As far as I can tell from the pudl documentation, it seems that pudl pulls the CEMS data from the FTIP site (https://catalystcoop-pudl.readthedocs.io/en/latest/data_sources/epacems.html), so the data reported is actually an hourly rate, instead of a total measurement.
Suggested correction
Option 1: In pudl.extract.cems
, for each of the emissions and heat input columns, rename to make it clear that these are rates
For example, instead of renaming "CO2_MASS": "co2_mass_tons"

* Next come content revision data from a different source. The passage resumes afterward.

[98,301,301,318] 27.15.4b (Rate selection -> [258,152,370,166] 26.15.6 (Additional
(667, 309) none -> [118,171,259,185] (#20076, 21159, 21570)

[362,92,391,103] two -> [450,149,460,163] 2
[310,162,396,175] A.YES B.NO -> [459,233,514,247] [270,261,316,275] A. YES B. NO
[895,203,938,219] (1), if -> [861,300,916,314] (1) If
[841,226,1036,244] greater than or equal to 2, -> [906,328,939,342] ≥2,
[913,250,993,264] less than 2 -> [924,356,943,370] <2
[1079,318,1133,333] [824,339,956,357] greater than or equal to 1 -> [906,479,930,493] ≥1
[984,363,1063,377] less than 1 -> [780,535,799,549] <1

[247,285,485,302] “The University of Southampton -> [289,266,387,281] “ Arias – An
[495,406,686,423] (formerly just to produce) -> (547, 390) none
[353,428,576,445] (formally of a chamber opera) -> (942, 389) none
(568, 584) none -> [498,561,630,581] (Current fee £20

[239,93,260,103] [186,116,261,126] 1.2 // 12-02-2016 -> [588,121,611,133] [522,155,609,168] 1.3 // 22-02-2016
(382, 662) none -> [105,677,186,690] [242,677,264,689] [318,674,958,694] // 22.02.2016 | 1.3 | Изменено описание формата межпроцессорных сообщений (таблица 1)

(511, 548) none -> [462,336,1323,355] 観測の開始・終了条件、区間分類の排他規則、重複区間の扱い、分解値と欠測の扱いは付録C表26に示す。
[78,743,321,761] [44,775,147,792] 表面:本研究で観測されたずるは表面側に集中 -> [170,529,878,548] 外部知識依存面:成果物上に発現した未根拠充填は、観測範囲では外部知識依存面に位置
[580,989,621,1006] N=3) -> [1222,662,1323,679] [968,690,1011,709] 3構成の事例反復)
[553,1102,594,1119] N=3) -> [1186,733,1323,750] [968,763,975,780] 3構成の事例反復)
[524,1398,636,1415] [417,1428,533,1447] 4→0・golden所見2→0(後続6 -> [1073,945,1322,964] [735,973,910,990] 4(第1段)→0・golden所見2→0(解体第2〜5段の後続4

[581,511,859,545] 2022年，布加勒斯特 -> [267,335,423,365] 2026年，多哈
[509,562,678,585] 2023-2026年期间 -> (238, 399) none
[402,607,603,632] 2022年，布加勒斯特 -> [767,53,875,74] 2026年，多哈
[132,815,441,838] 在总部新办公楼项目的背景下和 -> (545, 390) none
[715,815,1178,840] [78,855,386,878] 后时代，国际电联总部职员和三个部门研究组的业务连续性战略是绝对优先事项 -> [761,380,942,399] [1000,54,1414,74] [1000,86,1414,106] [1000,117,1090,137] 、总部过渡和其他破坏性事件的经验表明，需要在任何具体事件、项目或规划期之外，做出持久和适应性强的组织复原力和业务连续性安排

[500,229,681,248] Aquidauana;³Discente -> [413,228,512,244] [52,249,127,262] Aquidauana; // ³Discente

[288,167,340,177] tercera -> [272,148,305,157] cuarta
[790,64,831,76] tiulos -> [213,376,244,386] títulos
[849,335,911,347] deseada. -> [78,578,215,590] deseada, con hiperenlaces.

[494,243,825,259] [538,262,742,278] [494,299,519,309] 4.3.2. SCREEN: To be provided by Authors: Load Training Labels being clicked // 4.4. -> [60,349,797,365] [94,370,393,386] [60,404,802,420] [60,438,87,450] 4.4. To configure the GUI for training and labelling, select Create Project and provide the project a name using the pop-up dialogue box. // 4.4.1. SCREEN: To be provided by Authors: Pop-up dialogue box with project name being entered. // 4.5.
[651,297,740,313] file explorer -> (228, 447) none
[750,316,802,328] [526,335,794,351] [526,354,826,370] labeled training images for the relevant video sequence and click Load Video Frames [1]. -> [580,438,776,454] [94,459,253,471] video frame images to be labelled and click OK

, rename it as "co2_rate_tons_hr"
Option 2: Calculate the mass value from the rate and the operating time, as if the data were coming from the AMPD source
Issue Analytics
- State:
- Created a year ago
- Comments:13 (9 by maintainers)
Top GitHub Comments
Hmm interesting. Let me reach out to EPA
All the CEMS data we’re pulling (and have ever pulled) is from their FTP site. The only reason that that AMPD site is listed as the source URL in those docs is that’s the website that you actually go through to get to the FTP site, and if someone wants to go poke around and get more information about the data in general, that’s the place to go.
On a side note, it looks like they’re now providing access to the same files on the FTP server through HTTPS, which is great, and should be much more reliable and easier to work with in the future. I created an issue to update the scraper.